Background: Cerebral metastases are the main determining factor in the failure of locally advanced non-small-cell lung cancer (NSCLC) management. Our study assessed the risk factors of brain metastases in patients with postoperative, locally advanced NSCLC. Implications for PCI treatment are discussed.
Methods: Two hundred twenty-three patients treated with surgical resection for stage III-N2 NSCLC were retrospective analyzed to elucidate risk factors for development of brain metastases, and to establish a mathematical model.

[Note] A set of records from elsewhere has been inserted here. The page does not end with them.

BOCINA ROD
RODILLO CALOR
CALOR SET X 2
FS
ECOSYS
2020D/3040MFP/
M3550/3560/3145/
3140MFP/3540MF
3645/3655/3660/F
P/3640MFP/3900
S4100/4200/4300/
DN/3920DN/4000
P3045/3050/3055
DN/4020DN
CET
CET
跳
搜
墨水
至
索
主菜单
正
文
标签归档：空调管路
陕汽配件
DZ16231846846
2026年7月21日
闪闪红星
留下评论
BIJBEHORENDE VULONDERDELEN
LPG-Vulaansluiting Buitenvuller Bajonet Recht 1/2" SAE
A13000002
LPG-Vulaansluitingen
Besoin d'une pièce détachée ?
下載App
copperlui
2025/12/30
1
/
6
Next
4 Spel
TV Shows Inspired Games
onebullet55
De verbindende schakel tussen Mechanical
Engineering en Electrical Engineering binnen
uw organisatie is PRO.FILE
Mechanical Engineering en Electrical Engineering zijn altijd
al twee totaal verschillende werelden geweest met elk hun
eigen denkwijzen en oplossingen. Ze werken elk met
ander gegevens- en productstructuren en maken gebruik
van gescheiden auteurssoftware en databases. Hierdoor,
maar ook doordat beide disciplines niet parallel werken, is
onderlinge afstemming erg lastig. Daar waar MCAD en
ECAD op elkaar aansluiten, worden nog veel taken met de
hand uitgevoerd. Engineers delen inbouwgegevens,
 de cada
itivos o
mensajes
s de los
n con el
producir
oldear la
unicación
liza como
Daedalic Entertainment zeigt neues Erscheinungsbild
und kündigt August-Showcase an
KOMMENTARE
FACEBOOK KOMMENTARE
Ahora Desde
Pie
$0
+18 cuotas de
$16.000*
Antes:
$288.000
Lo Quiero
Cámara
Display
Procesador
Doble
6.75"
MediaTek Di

Results: Median survival time for this patient population was 29.5 months. Frequency of brain metastases in the entire patient population was 38.1% (85/223). Frequency of brain metastases in patients with single mediastinal lymph-node region with metastases at 1, 2, and 3 years was 5.6%, 14.0%, and 19.0%, respectively. The frequency of brain metastases in patients with multiple mediastinal lymph-node regions with metastases was 31.8%, 60.3%, 68.0%, respectively (P<0.001). The frequency of brain metastases among patients with mediastinal metastasis number less than 4, 4-6, and more than 6 was significantly different (P<0.001). There were also significant differences in brain metastases frequency between patients with complete versus incomplete resection (P=0.001), and patients with non-squmous versus squamous (P=0.029), and patients administered adjuvant chemotherapy versus none (P=0.032).
Conclusion: A mathematical model to predict brain metastases risk was developed. It can aid in selection of patients with locally advanced NSCLC for PCI in clinical trails.